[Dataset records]
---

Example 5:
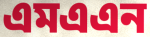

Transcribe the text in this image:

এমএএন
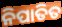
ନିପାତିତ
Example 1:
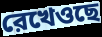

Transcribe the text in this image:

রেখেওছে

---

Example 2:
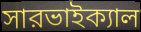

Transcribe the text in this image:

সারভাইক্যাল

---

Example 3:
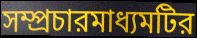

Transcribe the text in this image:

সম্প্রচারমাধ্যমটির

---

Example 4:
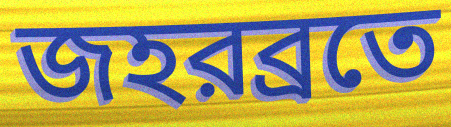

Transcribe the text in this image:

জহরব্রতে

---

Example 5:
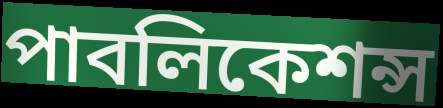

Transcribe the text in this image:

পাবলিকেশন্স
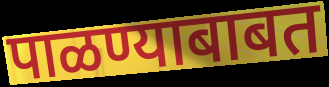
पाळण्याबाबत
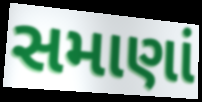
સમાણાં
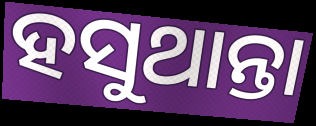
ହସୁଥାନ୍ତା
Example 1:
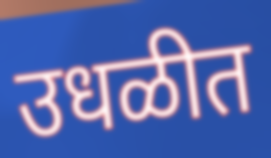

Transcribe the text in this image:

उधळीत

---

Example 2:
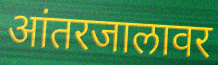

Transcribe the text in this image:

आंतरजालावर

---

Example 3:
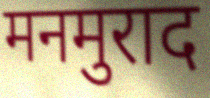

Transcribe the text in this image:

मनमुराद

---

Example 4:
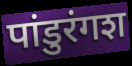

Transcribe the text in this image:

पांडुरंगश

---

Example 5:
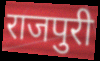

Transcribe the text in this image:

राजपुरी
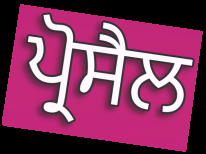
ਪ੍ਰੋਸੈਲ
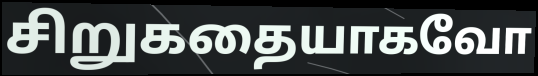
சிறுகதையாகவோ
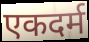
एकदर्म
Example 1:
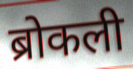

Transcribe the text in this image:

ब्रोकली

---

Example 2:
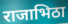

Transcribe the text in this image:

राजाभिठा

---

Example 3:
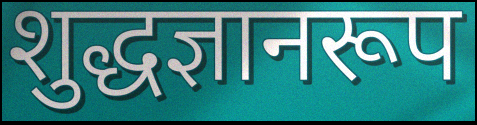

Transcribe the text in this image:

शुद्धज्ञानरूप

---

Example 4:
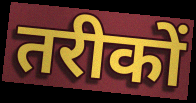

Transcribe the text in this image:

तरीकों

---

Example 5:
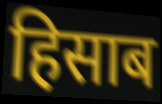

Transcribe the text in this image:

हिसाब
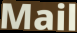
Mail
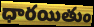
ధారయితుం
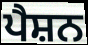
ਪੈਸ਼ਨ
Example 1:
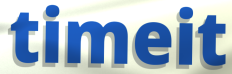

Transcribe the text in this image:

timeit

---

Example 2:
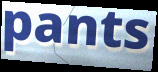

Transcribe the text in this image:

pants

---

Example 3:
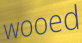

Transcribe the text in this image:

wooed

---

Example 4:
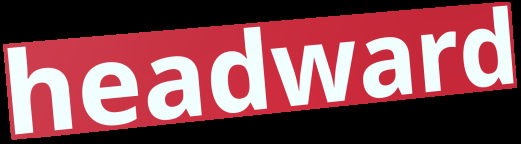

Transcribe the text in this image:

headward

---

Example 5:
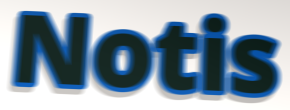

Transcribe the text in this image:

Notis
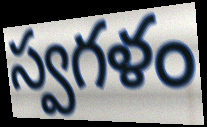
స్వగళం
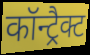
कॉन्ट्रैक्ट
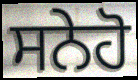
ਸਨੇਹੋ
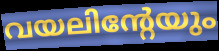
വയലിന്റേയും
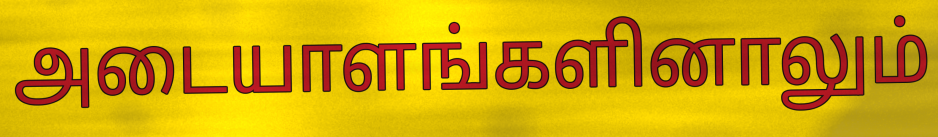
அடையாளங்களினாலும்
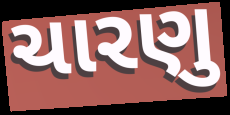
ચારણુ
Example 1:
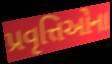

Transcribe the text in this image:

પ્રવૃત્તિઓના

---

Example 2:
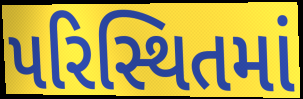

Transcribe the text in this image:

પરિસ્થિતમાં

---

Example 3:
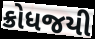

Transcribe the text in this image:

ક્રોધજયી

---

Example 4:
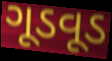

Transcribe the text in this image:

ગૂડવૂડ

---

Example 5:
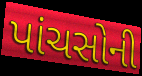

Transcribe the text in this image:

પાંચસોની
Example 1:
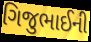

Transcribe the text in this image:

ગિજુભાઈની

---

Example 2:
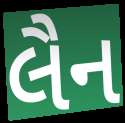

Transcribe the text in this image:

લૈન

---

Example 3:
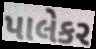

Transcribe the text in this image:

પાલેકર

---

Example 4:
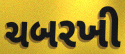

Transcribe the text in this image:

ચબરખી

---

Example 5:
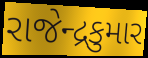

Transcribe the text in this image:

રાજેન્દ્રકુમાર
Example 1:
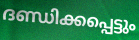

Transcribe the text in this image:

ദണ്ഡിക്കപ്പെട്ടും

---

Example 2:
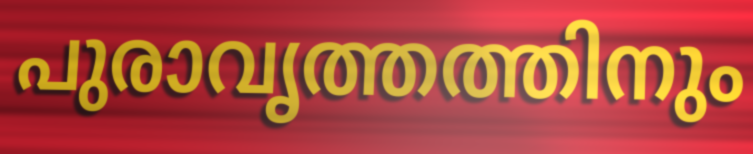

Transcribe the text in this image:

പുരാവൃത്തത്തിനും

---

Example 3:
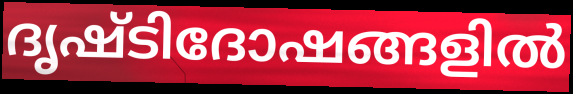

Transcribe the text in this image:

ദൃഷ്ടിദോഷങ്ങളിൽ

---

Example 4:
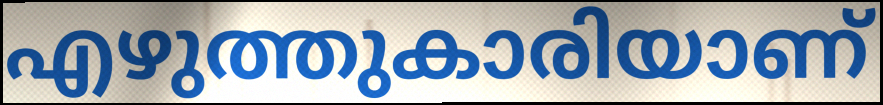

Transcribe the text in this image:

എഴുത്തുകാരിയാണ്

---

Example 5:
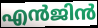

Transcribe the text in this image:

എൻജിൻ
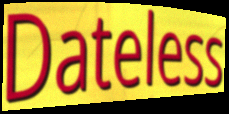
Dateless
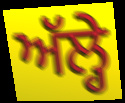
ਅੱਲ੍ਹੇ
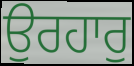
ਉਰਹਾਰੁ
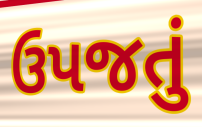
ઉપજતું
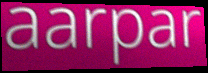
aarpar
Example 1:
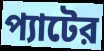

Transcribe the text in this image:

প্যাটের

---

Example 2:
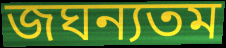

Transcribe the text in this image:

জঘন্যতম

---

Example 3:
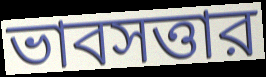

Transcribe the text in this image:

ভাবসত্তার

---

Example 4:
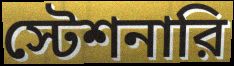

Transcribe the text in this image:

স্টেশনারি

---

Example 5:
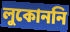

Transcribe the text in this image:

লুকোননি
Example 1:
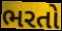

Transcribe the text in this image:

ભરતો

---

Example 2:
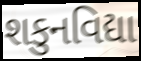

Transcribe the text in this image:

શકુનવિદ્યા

GOAL OF THE EXERCISE:
Lay out all the entries above as a numbered list, one line per item, skipping blank lines and leaving the pictures out.

TASK ANSWER:
1. ---
2. Example 5:
3. Transcribe the text in this image:
4. এমএএন
5. ନିପାତିତ
6. Example 1:
7. Transcribe the text in this image:
8. রেখেওছে
9. ---
10. Example 2:
11. Transcribe the text in this image:
12. সারভাইক্যাল
13. ---
14. Example 3:
15. Transcribe the text in this image:
16. সম্প্রচারমাধ্যমটির
17. ---
18. Example 4:
19. Transcribe the text in this image:
20. জহরব্রতে
21. ---
22. Example 5:
23. Transcribe the text in this image:
24. পাবলিকেশন্স
25. पाळण्याबाबत
26. સમાણાં
27. ହସୁଥାନ୍ତା
28. Example 1:
29. Transcribe the text in this image:
30. उधळीत
31. ---
32. Example 2:
33. Transcribe the text in this image:
34. आंतरजालावर
35. ---
36. Example 3:
37. Transcribe the text in this image:
38. मनमुराद
39. ---
40. Example 4:
41. Transcribe the text in this image:
42. पांडुरंगश
43. ---
44. Example 5:
45. Transcribe the text in this image:
46. राजपुरी
47. ਪ੍ਰੋਸੈਲ
48. சிறுகதையாகவோ
49. एकदर्म
50. Example 1:
51. Transcribe the text in this image:
52. ब्रोकली
53. ---
54. Example 2:
55. Transcribe the text in this image:
56. राजाभिठा
57. ---
58. Example 3:
59. Transcribe the text in this image:
60. शुद्धज्ञानरूप
61. ---
62. Example 4:
63. Transcribe the text in this image:
64. तरीकों
65. ---
66. Example 5:
67. Transcribe the text in this image:
68. हिसाब
69. Mail
70. ధారయితుం
71. ਪੈਸ਼ਨ
72. Example 1:
73. Transcribe the text in this image:
74. timeit
75. ---
76. Example 2:
77. Transcribe the text in this image:
78. pants
79. ---
80. Example 3:
81. Transcribe the text in this image:
82. wooed
83. ---
84. Example 4:
85. Transcribe the text in this image:
86. headward
87. ---
88. Example 5:
89. Transcribe the text in this image:
90. Notis
91. స్వగళం
92. कॉन्ट्रैक्ट
93. ਸਨੇਹੋ
94. വയലിന്റേയും
95. அடையாளங்களினாலும்
96. ચારણુ
97. Example 1:
98. Transcribe the text in this image:
99. પ્રવૃત્તિઓના
100. ---
101. Example 2:
102. Transcribe the text in this image:
103. પરિસ્થિતમાં
104. ---
105. Example 3:
106. Transcribe the text in this image:
107. ક્રોધજયી
108. ---
109. Example 4:
110. Transcribe the text in this image:
111. ગૂડવૂડ
112. ---
113. Example 5:
114. Transcribe the text in this image:
115. પાંચસોની
116. Example 1:
117. Transcribe the text in this image:
118. ગિજુભાઈની
119. ---
120. Example 2:
121. Transcribe the text in this image:
122. લૈન
123. ---
124. Example 3:
125. Transcribe the text in this image:
126. પાલેકર
127. ---
128. Example 4:
129. Transcribe the text in this image:
130. ચબરખી
131. ---
132. Example 5:
133. Transcribe the text in this image:
134. રાજેન્દ્રકુમાર
135. Example 1:
136. Transcribe the text in this image:
137. ദണ്ഡിക്കപ്പെട്ടും
138. ---
139. Example 2:
140. Transcribe the text in this image:
141. പുരാവൃത്തത്തിനും
142. ---
143. Example 3:
144. Transcribe the text in this image:
145. ദൃഷ്ടിദോഷങ്ങളിൽ
146. ---
147. Example 4:
148. Transcribe the text in this image:
149. എഴുത്തുകാരിയാണ്
150. ---
151. Example 5:
152. Transcribe the text in this image:
153. എൻജിൻ
154. Dateless
155. ਅੱਲ੍ਹੇ
156. ਉਰਹਾਰੁ
157. ઉપજતું
158. aarpar
159. Example 1:
160. Transcribe the text in this image:
161. প্যাটের
162. ---
163. Example 2:
164. Transcribe the text in this image:
165. জঘন্যতম
166. ---
167. Example 3:
168. Transcribe the text in this image:
169. ভাবসত্তার
170. ---
171. Example 4:
172. Transcribe the text in this image:
173. স্টেশনারি
174. ---
175. Example 5:
176. Transcribe the text in this image:
177. লুকোননি
178. Example 1:
179. Transcribe the text in this image:
180. ભરતો
181. ---
182. Example 2:
183. Transcribe the text in this image:
184. શકુનવિદ્યા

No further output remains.